Password validation security issue
rosuav at gmail.com
Sat Mar 1 21:11:49 CET 2014
On Sun, Mar 2, 2014 at 6:54 AM, Christian Heimes <christian at python.org> wrote:
> Yes, for most applications brute force is still the best option to crack
> the password. Passwords are usually rather short, have a low entropy and
> modern hardware is insanely fast. With software like  and a fast GPU
> it is possible to do more than 10*10^9 checks/second for SHA-256.

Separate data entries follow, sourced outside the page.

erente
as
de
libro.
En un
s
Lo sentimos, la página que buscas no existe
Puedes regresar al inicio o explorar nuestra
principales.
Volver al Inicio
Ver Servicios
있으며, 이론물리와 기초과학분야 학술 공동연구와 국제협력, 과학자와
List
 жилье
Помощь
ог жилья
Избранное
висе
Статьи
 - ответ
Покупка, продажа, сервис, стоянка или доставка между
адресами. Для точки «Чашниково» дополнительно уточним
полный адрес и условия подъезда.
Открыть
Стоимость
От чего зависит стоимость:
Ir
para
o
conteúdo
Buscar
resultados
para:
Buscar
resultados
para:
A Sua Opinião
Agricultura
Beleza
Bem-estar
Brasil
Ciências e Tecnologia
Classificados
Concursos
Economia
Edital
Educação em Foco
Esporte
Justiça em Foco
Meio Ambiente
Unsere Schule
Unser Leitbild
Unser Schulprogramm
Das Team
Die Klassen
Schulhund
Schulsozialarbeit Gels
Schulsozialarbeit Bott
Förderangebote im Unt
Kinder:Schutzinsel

Using XKCD 936's estimate, 44 bits of entropy would still require
17592 seconds of processing at 10^9 per second. That's not a lot if
someone's personally targeting you *and* they know you use XKCD 936
*and* know the exact set of 2048 words that you drew your password
from *and* they know how you lay them out (spaces between, no spaces,
whether or not you capitalize the words, etc etc). Not knowing any of
these would add a few more bits of entropy; and if you use
/usr/share/dict/words and take only those words which consist entirely
of lower-case letters, then your corpus is over 65536 words , so
you have 64 bits of entropy. Even at 10^10 checks/second (which is
what 10*10^9 is, but that's an odd way to write it), that would be
21350 *days* of dedicated processing, just to crack the one password.
If cracking my password, and mine alone, in sixty years, is considered
"insanely fast", then I'm going to keep using SHA-256 for a while.
The problem isn't SHA-256. The problem is insecure passwords, the way
we've been taught to make them by the banks. Hence, XKCD 936.